İlimleri sırasıyla; dil, mantık, matematik, fizik ve metafizik, olmak üzere medenî ilimler şeklinde beş ana başlık altında toplamıştır.
Fârâbî, felsefe ve mantık dışında ise, tıp ve müzik ilmine de ilgi duymuştur.
Tıp alanında inanılmaz konulara imza atmış, daha ziyade teorik alanda yaptığı çalışmalarda sağlıklı bir bedene sahip olmak için-
neler yapılması gerektiğini araştırmış bu doğrultuda tıp ilmi hususunda yedi esası saptamıştır.
Özellikle de insan bedeninde bulunan tüm organların tanınması, hastalık çeşitlerinin bilinmesi,
ve ilaçlarla ilgili detaylı bilgilere sahip olunması konularına öncelik vermiştir.
Müzik kuramı hakkında sistematik olarak kitap yazan ilk bilginimizdir.
Bu konuda üstün bir yeteneğe sahip olmasının yanı sıra seçkin bir icracı ve çok iyi bir udi ustasıdır.

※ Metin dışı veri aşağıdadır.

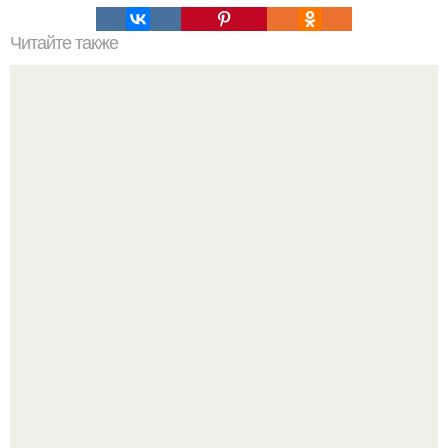
Читайте также
Вертикальная или горизонтальная плитка в ванной.
Горизонтальная или вертикальная укладка плитки: так ли
это важно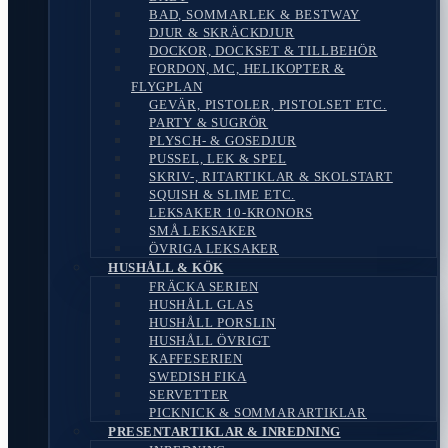
BAD, SOMMARLEK & BESTWAY
DJUR & SKRÄCKDJUR
DOCKOR, DOCKSET & TILLBEHÖR
FORDON, MC, HELIKOPTER &
FLYGPLAN
GEVÄR, PISTOLER, PISTOLSET ETC.
PARTY & SUGRÖR
PLYSCH- & GOSEDJUR
PUSSEL, LEK & SPEL
SKRIV-, RITARTIKLAR & SKOLSTART
SQUISH & SLIME ETC.
LEKSAKER 10-KRONORS
SMÅ LEKSAKER
ÖVRIGA LEKSAKER
HUSHÅLL & KÖK
FRÄCKA SERIEN
HUSHÅLL GLAS
HUSHÅLL PORSLIN
HUSHÅLL ÖVRIGT
KAFFESERIEN
SWEDISH FIKA
SERVETTER
PICKNICK & SOMMARARTIKLAR
PRESENTARTIKLAR & INREDNING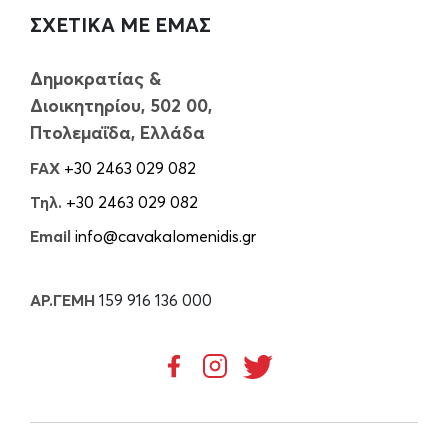
ΣΧΕΤΙΚΑ ΜΕ ΕΜΑΣ
Δημοκρατίας &
Διοικητηρίου, 502 00,
Πτολεμαΐδα, Ελλάδα
FAX
+30 2463 029 082
Τηλ.
+30 2463 029 082
Email
info@cavakalomenidis.gr
ΑΡ.ΓΕΜΗ
159 916 136 000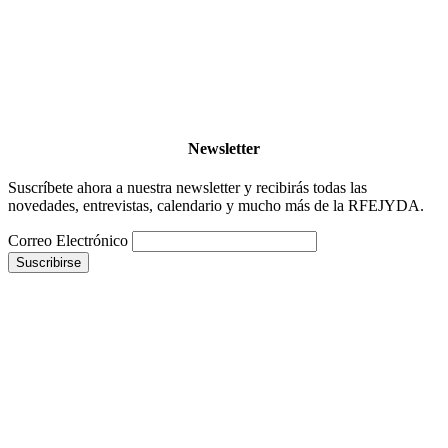
Newsletter
Suscríbete ahora a nuestra newsletter y recibirás todas las
novedades, entrevistas, calendario y mucho más de la RFEJYDA.
Correo Electrónico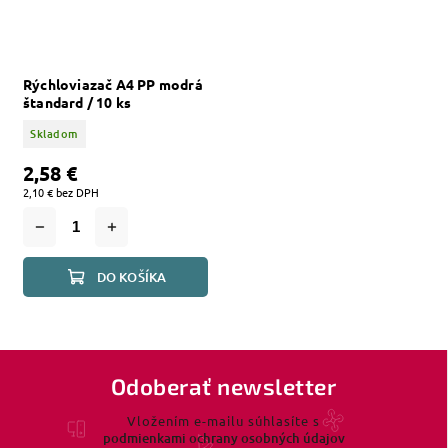
Rýchloviazač A4 PP modrá
štandard / 10 ks
Skladom
2,58 €
2,10 € bez DPH
DO KOŠÍKA
Odoberať newsletter
Vložením e-mailu súhlasíte s
podmienkami ochrany osobných údajov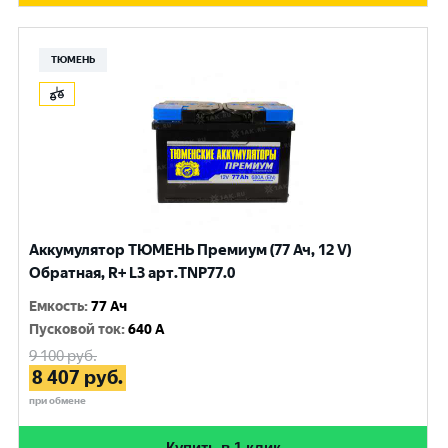
ТЮМЕНЬ
Аккумулятор ТЮМЕНЬ Премиум (77 Ач, 12 V)
Обратная, R+ L3 арт.TNP77.0
Емкость
:
77 Ач
Пусковой ток
:
640 A
9 100
руб.
8 407
руб.
при обмене
Купить в 1 клик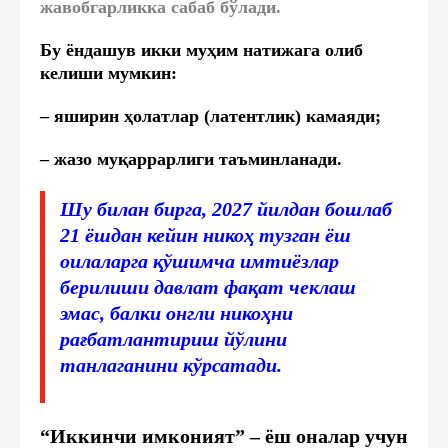
жавобгарликка сабаб бўлади.
Бу ёндашув икки муҳим натижага олиб
келиши мумкин:
– яширин ҳолатлар (латентлик) камаяди;
– жазо муқаррарлиги таъминланади.
Шу билан бирга, 2027 йилдан бошлаб
21 ёшдан кейин никоҳ тузган ёш
оилаларга қўшимча имтиёзлар
берилиши давлат фақат чеклаш
эмас, балки онгли никоҳни
рағбатлантириш йўлини
танлаганини кўрсатади.
“Иккинчи имконият” – ёш оналар учун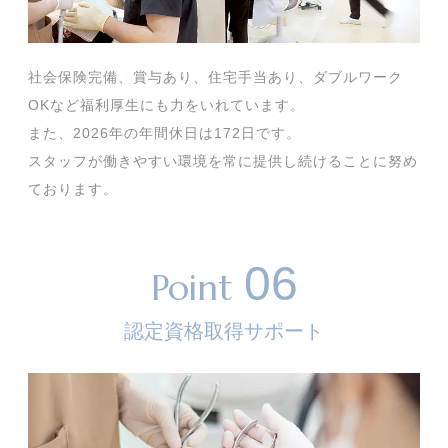
社会保険完備、賞与あり、住宅手当あり、ダブルワーク
OKなど福利厚生にも力をいれています。
また、2026年の年間休日は172日です。
スタッフが働きやすい環境を常に提供し続けることに努め
ております。
06
Point
認定資格取得サポート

Keman ailesine mensup çalgıların Atalarından sitar’ın yatay bir uyarlaması olan "kanunu" da geliştirmeyi başarmıştır.
Müzik hakkında beş eser kaleme almış ve nihayet müzik teorisi üzerine yazdığı Büyük Musiki Kitabı ile müzik dünyasını adeta taçlandırmıştır.
Fârâbî’ye göre insanların başarısı için iki mutlak yöntem vardır.
Bunlardan biri, insanın ruhunu, bedenini ve kendine özgü varlıklarını sevk ve idare etme sanatı;
diğeri ise, kendi dışında kalan beşeri varlığı sevk ve idare etme sanatıdır.
Bunun yanında, ilahî kanunlar ile pozitif ilimlerin hemhal edilmesi sonucu manevi huzurun ışığında erdemli ve bilge toplumların teşekkül edeceğine dikkat çekmektedir.
Tüm bu yönleriyle Fârâbî, sadece İslâm âlimlerini değil, batılı âlimleri de etkilemiştir.
Yazdığı eserler dünya coğrafyasında ders kitabı olarak okutulmuştur.
Fârâbî'den geriye 100’den fazla eser kalmıştır.
Kısaca; "El-Medînetü'l Fâzıla, Es- Siyâsetü'l Medeniyye, Kitâbü'l-Mille, Tahsîlü's-Sa'âde, Uyûnü’l-Mesâil, Felsefetü Arisṭoṭâlîs, Felsefetü Eflâṭûn, Kitâbü’l-Ḥurûf, Kitâbü’l-Burhân, El-Maard el-Akl, El-İhsaü'l-Ulûm, Et-Talîḳāt , El-Mûsîḳa’l-Kebîr, Kitâbü’l-Ḫaṭâbe, Fuṣûṣü’l-Hikem'd dır.
Fârâbî, 950 yılında, 80 yaşında iken Şam’da vefat etmiş, Bâbüssagîr Mezarlığı'na defnedilmiştir.